Für die Stadt Mügeln bedeutet die Erhöhung 150000 Euro Mehrausgaben bei 1,37 Millionen Euro Umlage. "Im Moment stehe ich gegen eine Erhöhung. Ich bin auch der Ansicht, dass wir unbedingt gemeinsam Argumente finden müssen wie die Erhöhung umgangen werden kann. Damit unterstützen wir den Landrat, der sich bei der Landesdirektion dazu rechtfertigen muss", so Mügelns Bürgermeister Gotthard Deuse (FDP).
Die Fraktion SPD/Grüne lehnt die Erhöhung mehrheitlich ab. "Solange sich der Landkreis noch Dinge leisten kann, die bei uns in den Kommunen längst nicht mehr möglich sind, scheint mir der Sparwillen in der Verwaltung noch nicht ausgeprägt genug zu sein", sagte Eilenburgs Oberbürgermeister Hubertus Wacker (SPD-Fraktion) bereits in einem früheren LVZ-Beitrag.
Bei der Wahl zwischen "Pest (keine Bedarfszuweisung) und Cholera (Kreisumlage 33,8 Prozent)" werde sich die Linke konsequent kommunalfreundlich verhalten. Linke-Fraktions-Chef Michael Friedrich sieht für 33,8 Prozent "keine Mehrheit".
Der Schkeuditzer Oberbürgermeister Jörg Enke (FW) hat keine Einschätzung abgegeben. Er ließ jedoch mitteilen, dass die Mehrbelastung bei 33,8 Prozent 344591 Euro auf dann 5063984 Euro betragen würde.

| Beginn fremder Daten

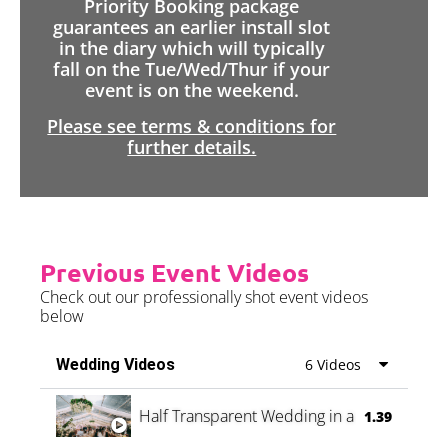
Priority Booking package
guarantees an earlier install slot
in the diary which will typically
fall on the Tue/Wed/Thur if your
event is on the weekend.
Please see terms & conditions for
further details.
Previous Event Videos
Check out our professionally shot event videos
below
Wedding Videos
6 Videos
Half Transparent Wedding in a Forest
1.39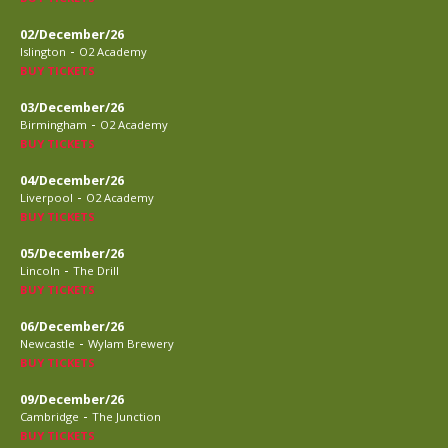
02/December/26
-
Islington
O2 Academy
BUY TICKETS
03/December/26
-
Birmingham
O2 Academy
BUY TICKETS
04/December/26
-
Liverpool
O2 Academy
BUY TICKETS
05/December/26
-
Lincoln
The Drill
BUY TICKETS
06/December/26
-
Newcastle
Wylam Brewery
BUY TICKETS
09/December/26
-
Cambridge
The Junction
BUY TICKETS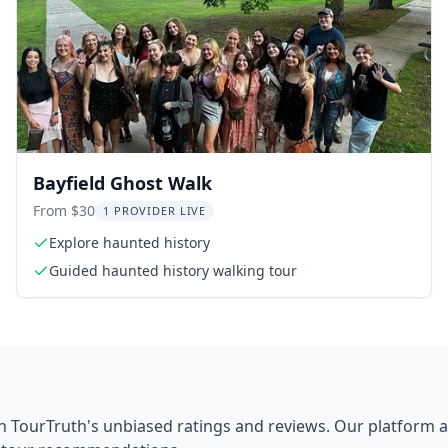
Bayfield Ghost Walk
From $30
1 PROVIDER LIVE
Explore haunted history
Guided haunted history walking tour
h TourTruth's unbiased ratings and reviews. Our platform 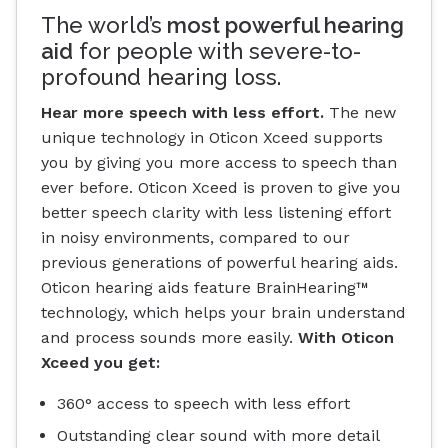
The world’s
most powerful hearing
aid
for people with severe-to-
profound hearing loss.
Hear more speech with less effort.
The new
unique technology in Oticon Xceed supports
you by giving you more access to speech than
ever before. Oticon Xceed is proven to give you
better speech clarity with less listening effort
in noisy environments, compared to our
previous generations of powerful hearing aids.
Oticon hearing aids feature BrainHearing™
technology, which helps your brain understand
and process sounds more easily.
With Oticon
Xceed you get:
360° access to speech with less effort
Outstanding clear sound with more detail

Für Naundorf wäre die Umlage bei 33,8 Prozent höher als die Summe der Einnahmen aus Grundsteuern A und B sowie Gewerbesteuern, verrät Bürgermeister Michael Reinhardt (FW). "Wir können die strukturellen Probleme des Landkreises nicht ausgleichen, indem wir die Kommunen ausbluten. Mehr als die Hälfte befinden sich in der Konsolidierung, haben nicht einmal mehr die vorgeschriebenen Mindestrücklagen."